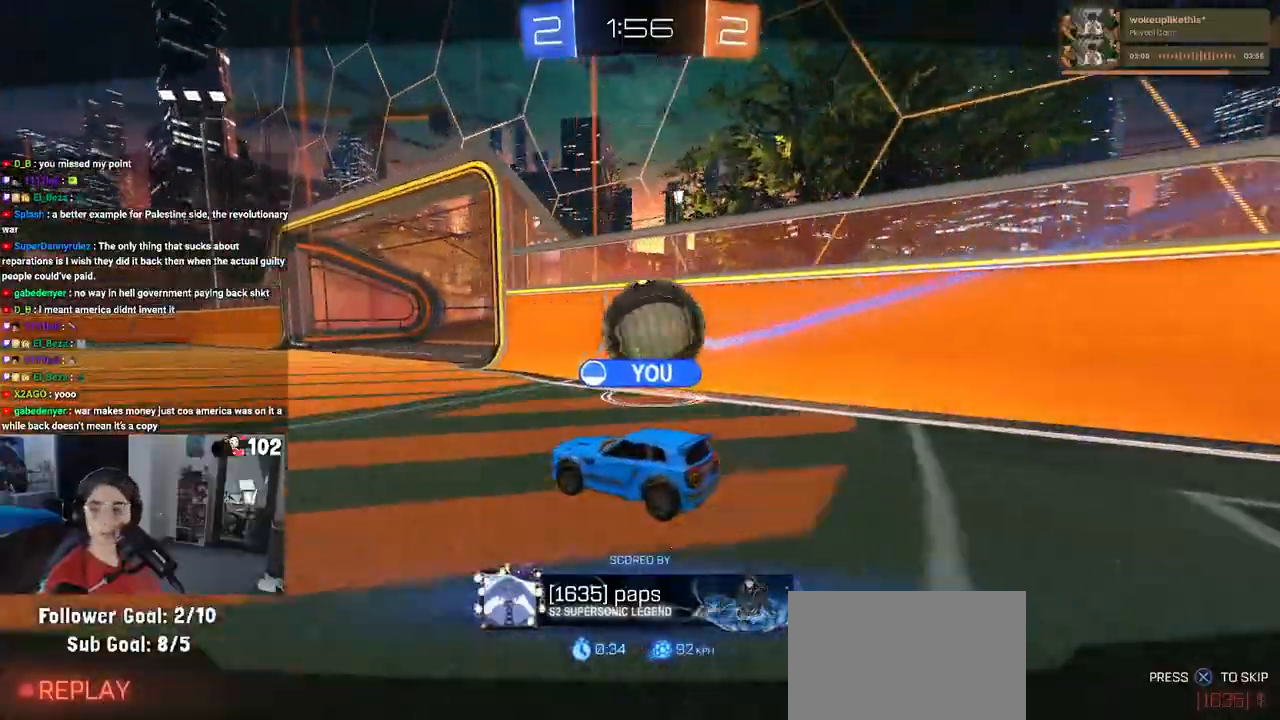
{"buttons": [], "left_stick": "center", "right_stick": "center", "events": []}
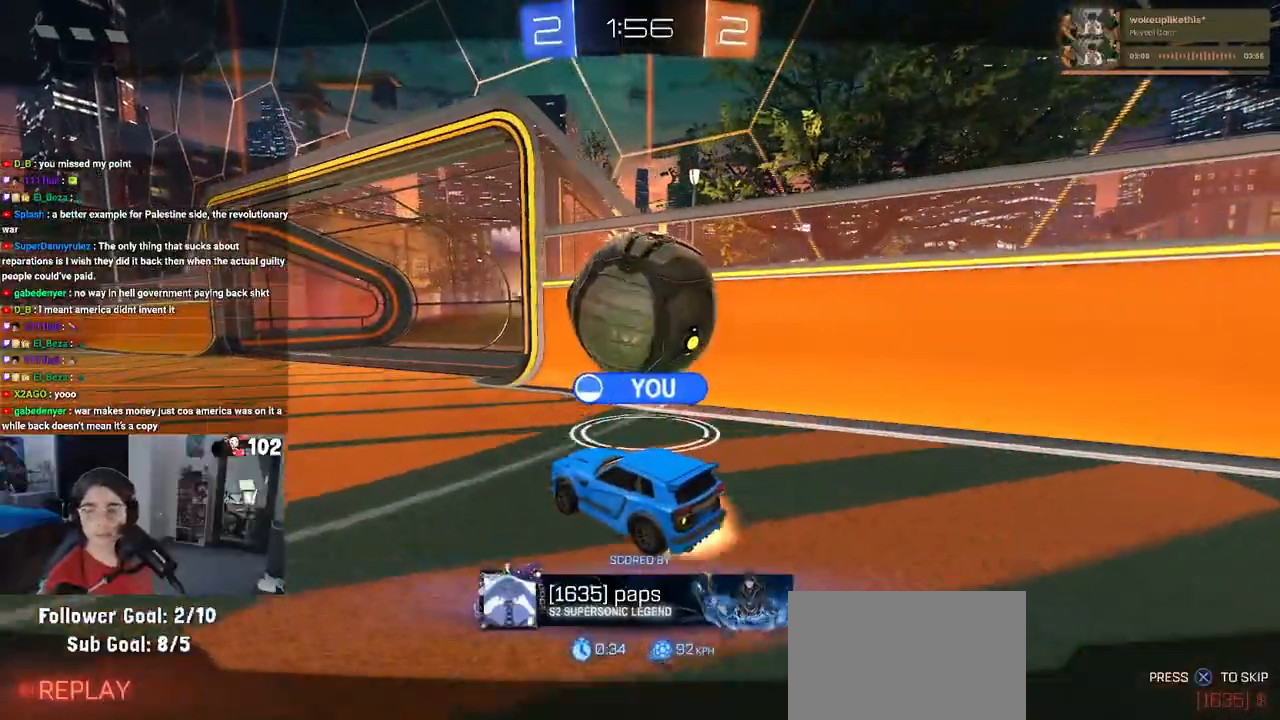
{"buttons": [], "left_stick": "center", "right_stick": "center", "events": []}
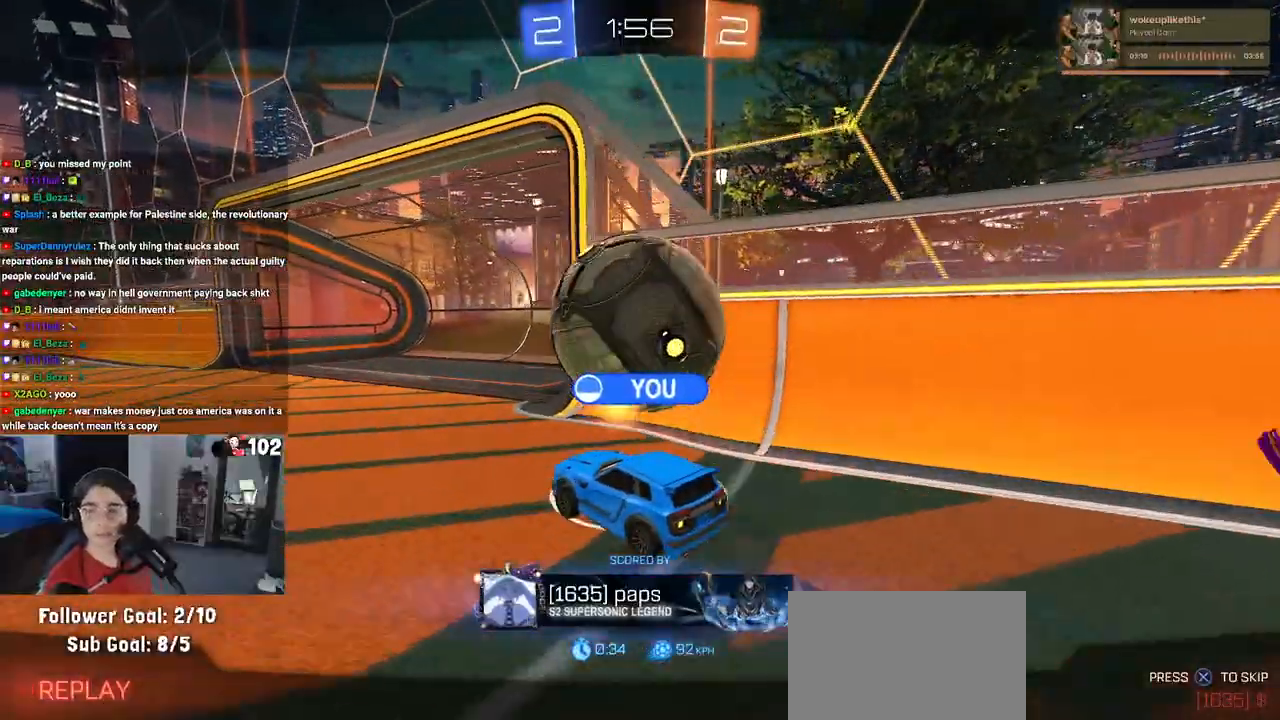
{"buttons": [], "left_stick": "center", "right_stick": "center", "events": []}
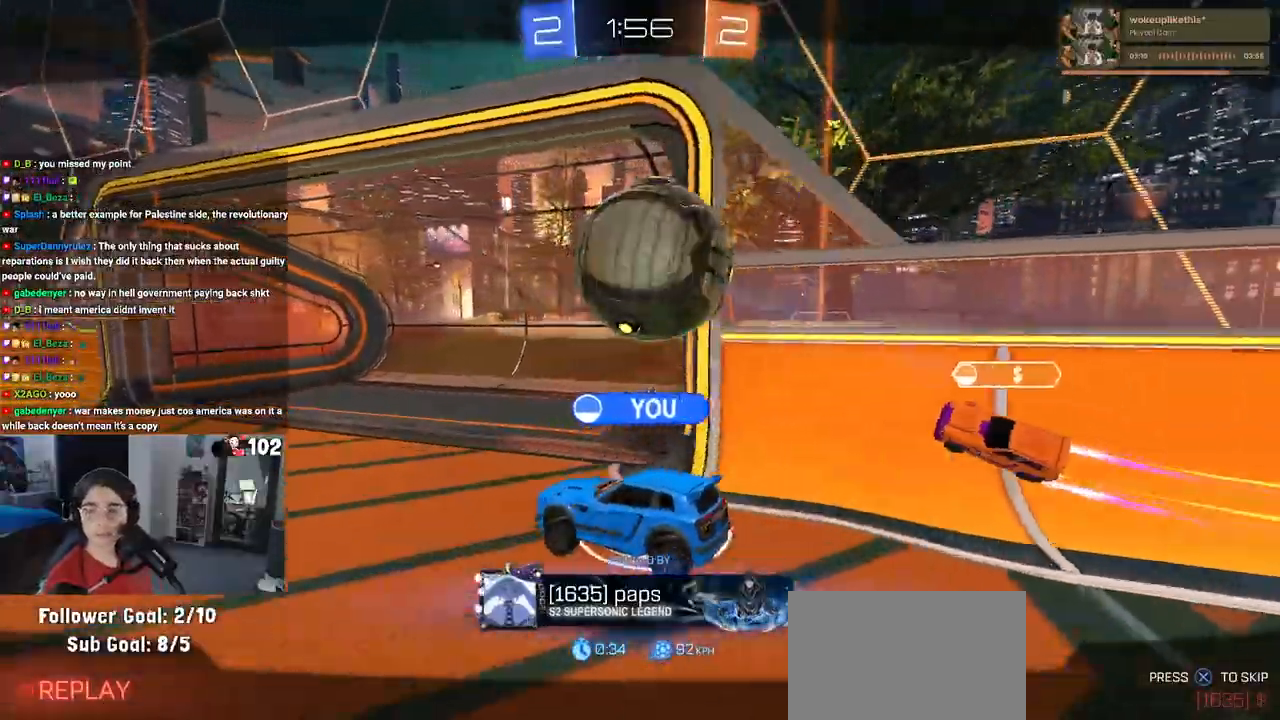
{"buttons": [], "left_stick": "center", "right_stick": "center", "events": []}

## What you are asked to do
Go through the data and return every word of it verbatim, leaving out the pictures.

## Exercise output
{"buttons": [], "left_stick": "center", "right_stick": "center", "events": []}
{"buttons": [], "left_stick": "center", "right_stick": "center", "events": []}
{"buttons": [], "left_stick": "center", "right_stick": "center", "events": []}
{"buttons": [], "left_stick": "center", "right_stick": "center", "events": []}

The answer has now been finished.